R/tidy_xgboost_lgb.R
In autostats: Auto Stats

#' #' tidy xgboost
#' #'
#' #' Accepts a formula to run an xgboost model. Automatically determines whether the formula is
#' #' for classification or regression. Returns the xgboost model.
#' #'
#' #' In binary classification the target variable must be a factor with the first level set to the event of interest.
#' #' A higher probability will predict the first level.
#' #'
#' #' reference for parameters: \href{https://xgboost.readthedocs.io/en/stable/parameter.html}{xgboost docs}
#' #'
#' #' @param .data dataframe
#' #' @param formula formula
#' #' @param ... additional parameters to be passed to  \code{\link[parsnip]{set_engine}}
#' #' @param tree_depth Tree Depth (xgboost: max_depth) (type: integer, default: 6L); Typical values: 3-10
#' #' @param trees # Trees (xgboost: nrounds) (type: integer, default: 15L)
#' #' @param learn_rate Learning Rate (xgboost: eta) (type: double, default: 0.3); Typical values: 0.01-0.3
#' #' @param mtry # Randomly Selected Predictors (xgboost: colsample_bynode) (type: numeric, range 0 - 1) (or type: integer if \code{count = TRUE})
#' #' @param min_n  Minimal Node Size (xgboost: min_child_weight) (type: integer, default: 1L); [typical range: 2-10] Keep small value for highly imbalanced class data where leaf nodes can have smaller size groups. Otherwise increase size to prevent overfitting outliers.
#' #' @param loss_reduction Minimum Loss Reduction (xgboost: gamma) (type: double, default: 0.0);  range: 0 to Inf; typical value: 0 - 20 assuming low-mid tree depth
#' #' @param sample_size Proportion Observations Sampled (xgboost: subsample) (type: double, default: 1.0); Typical values: 0.5 - 1
#' #' @param stop_iter # Iterations Before Stopping (xgboost: early_stop) (type: integer, default: 15L) only enabled if validation set is provided
#' #' @param counts if \code{TRUE} specify \code{mtry} as an integer number of cols. Default \code{FALSE} to specify \code{mtry} as fraction of cols from 0 to 1
#' #' @param tree_method xgboost tree_method. default is \code{auto}. reference: \href{https://xgboost.readthedocs.io/en/stable/treemethod.html}{tree method docs}
#' #' @param monotone_constraints an integer vector with length of the predictor cols, of \code{-1, 1, 0} corresponding to decreasing, increasing, and no constraint respectively for the index of the predictor col. reference: \href{https://xgboost.readthedocs.io/en/stable/tutorials/monotonic.html}{monotonicity docs}.

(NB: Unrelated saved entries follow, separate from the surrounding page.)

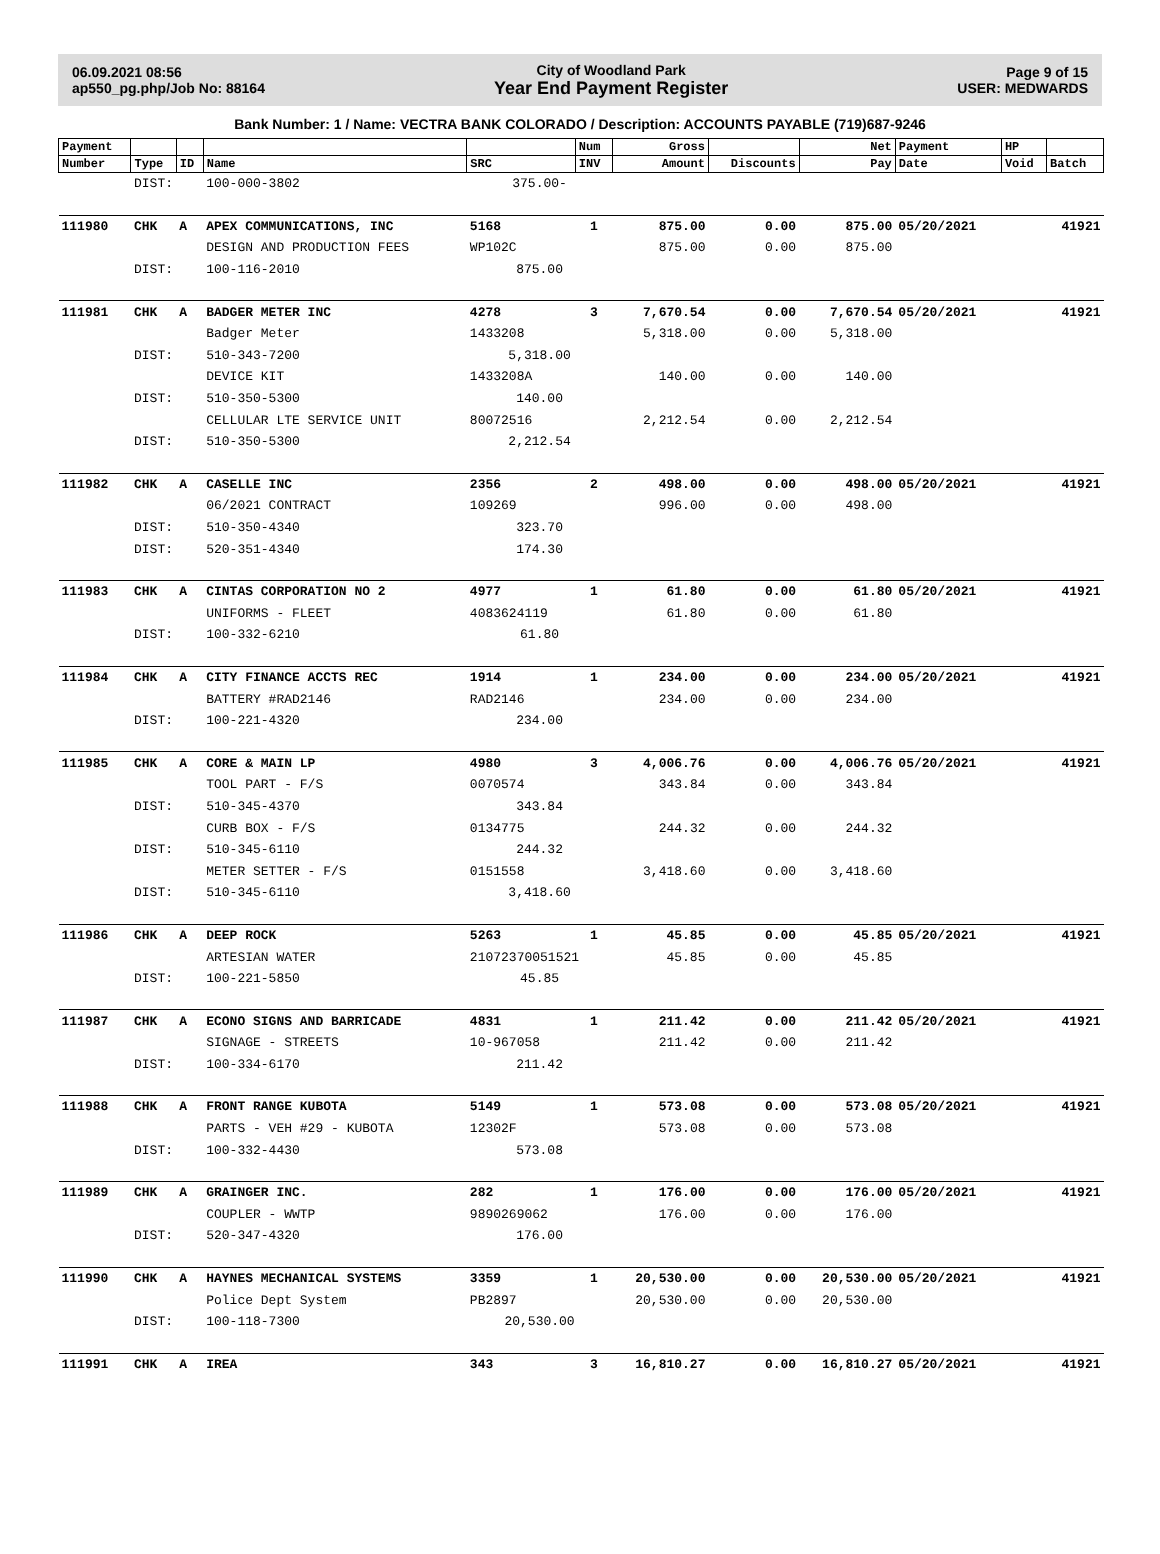06.09.2021 08:56
ap550_pg.php/Job No: 88164
City of Woodland Park
Year End Payment Register
Page 9 of 15
USER: MEDWARDS
Bank Number: 1 / Name: VECTRA BANK COLORADO / Description: ACCOUNTS PAYABLE (719)687-9246
| Payment | | | | | Num | Gross | | Net | Payment | HP | |
| --- | --- | --- | --- | --- | --- | --- | --- | --- | --- | --- | --- |
| Number | Type | ID | Name | SRC | INV | Amount | Discounts | Pay | Date | Void | Batch |
| | DIST: | | 100-000-3802 | 375.00- | | | | | | | |
| 111980 | CHK | A | APEX COMMUNICATIONS, INC | 5168 | 1 | 875.00 | 0.00 | 875.00 | 05/20/2021 | | 41921 |
| | | | DESIGN AND PRODUCTION FEES | WP102C | | 875.00 | 0.00 | 875.00 | | | |
| | DIST: | | 100-116-2010 | 875.00 | | | | | | | |
| 111981 | CHK | A | BADGER METER INC | 4278 | 3 | 7,670.54 | 0.00 | 7,670.54 | 05/20/2021 | | 41921 |
| | | | Badger Meter | 1433208 | | 5,318.00 | 0.00 | 5,318.00 | | | |
| | DIST: | | 510-343-7200 | 5,318.00 | | | | | | | |
| | | | DEVICE KIT | 1433208A | | 140.00 | 0.00 | 140.00 | | | |
| | DIST: | | 510-350-5300 | 140.00 | | | | | | | |
| | | | CELLULAR LTE SERVICE UNIT | 80072516 | | 2,212.54 | 0.00 | 2,212.54 | | | |
| | DIST: | | 510-350-5300 | 2,212.54 | | | | | | | |
| 111982 | CHK | A | CASELLE INC | 2356 | 2 | 498.00 | 0.00 | 498.00 | 05/20/2021 | | 41921 |
| | | | 06/2021 CONTRACT | 109269 | | 996.00 | 0.00 | 498.00 | | | |
| | DIST: | | 510-350-4340 | 323.70 | | | | | | | |
| | DIST: | | 520-351-4340 | 174.30 | | | | | | | |
| 111983 | CHK | A | CINTAS CORPORATION NO 2 | 4977 | 1 | 61.80 | 0.00 | 61.80 | 05/20/2021 | | 41921 |
| | | | UNIFORMS - FLEET | 4083624119 | | 61.80 | 0.00 | 61.80 | | | |
| | DIST: | | 100-332-6210 | 61.80 | | | | | | | |
| 111984 | CHK | A | CITY FINANCE ACCTS REC | 1914 | 1 | 234.00 | 0.00 | 234.00 | 05/20/2021 | | 41921 |
| | | | BATTERY #RAD2146 | RAD2146 | | 234.00 | 0.00 | 234.00 | | | |
| | DIST: | | 100-221-4320 | 234.00 | | | | | | | |
| 111985 | CHK | A | CORE & MAIN LP | 4980 | 3 | 4,006.76 | 0.00 | 4,006.76 | 05/20/2021 | | 41921 |
| | | | TOOL PART - F/S | 0070574 | | 343.84 | 0.00 | 343.84 | | | |
| | DIST: | | 510-345-4370 | 343.84 | | | | | | | |
| | | | CURB BOX - F/S | 0134775 | | 244.32 | 0.00 | 244.32 | | | |
| | DIST: | | 510-345-6110 | 244.32 | | | | | | | |
| | | | METER SETTER - F/S | 0151558 | | 3,418.60 | 0.00 | 3,418.60 | | | |
| | DIST: | | 510-345-6110 | 3,418.60 | | | | | | | |
| 111986 | CHK | A | DEEP ROCK | 5263 | 1 | 45.85 | 0.00 | 45.85 | 05/20/2021 | | 41921 |
| | | | ARTESIAN WATER | 21072370051521 | | 45.85 | 0.00 | 45.85 | | | |
| | DIST: | | 100-221-5850 | 45.85 | | | | | | | |
| 111987 | CHK | A | ECONO SIGNS AND BARRICADE | 4831 | 1 | 211.42 | 0.00 | 211.42 | 05/20/2021 | | 41921 |
| | | | SIGNAGE - STREETS | 10-967058 | | 211.42 | 0.00 | 211.42 | | | |
| | DIST: | | 100-334-6170 | 211.42 | | | | | | | |
| 111988 | CHK | A | FRONT RANGE KUBOTA | 5149 | 1 | 573.08 | 0.00 | 573.08 | 05/20/2021 | | 41921 |
| | | | PARTS - VEH #29 - KUBOTA | 12302F | | 573.08 | 0.00 | 573.08 | | | |
| | DIST: | | 100-332-4430 | 573.08 | | | | | | | |
| 111989 | CHK | A | GRAINGER INC. | 282 | 1 | 176.00 | 0.00 | 176.00 | 05/20/2021 | | 41921 |
| | | | COUPLER - WWTP | 9890269062 | | 176.00 | 0.00 | 176.00 | | | |
| | DIST: | | 520-347-4320 | 176.00 | | | | | | | |
| 111990 | CHK | A | HAYNES MECHANICAL SYSTEMS | 3359 | 1 | 20,530.00 | 0.00 | 20,530.00 | 05/20/2021 | | 41921 |
| | | | Police Dept System | PB2897 | | 20,530.00 | 0.00 | 20,530.00 | | | |
| | DIST: | | 100-118-7300 | 20,530.00 | | | | | | | |
| 111991 | CHK | A | IREA | 343 | 3 | 16,810.27 | 0.00 | 16,810.27 | 05/20/2021 | | 41921 |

#' #' @param num_parallel_tree should be set to the size of the forest being trained. default 1L
#' #' @param lambda [default=1] L2 regularization term on weights. Increasing this value will make model more conservative.
#' #' @param alpha [default=0] L1 regularization term on weights. Increasing this value will make model more conservative.
#' #' @param scale_pos_weight [default=1] Control the balance of positive and negative weights, useful for unbalanced classes. if set to TRUE, calculates sum(negative instances) / sum(positive instances). If first level is majority class, use values < 1, otherwise normally values >1 are used to balance the class distribution.
#' #' @param verbosity [default=1] Verbosity of printing messages. Valid values are 0 (silent), 1 (warning), 2 (info), 3 (debug).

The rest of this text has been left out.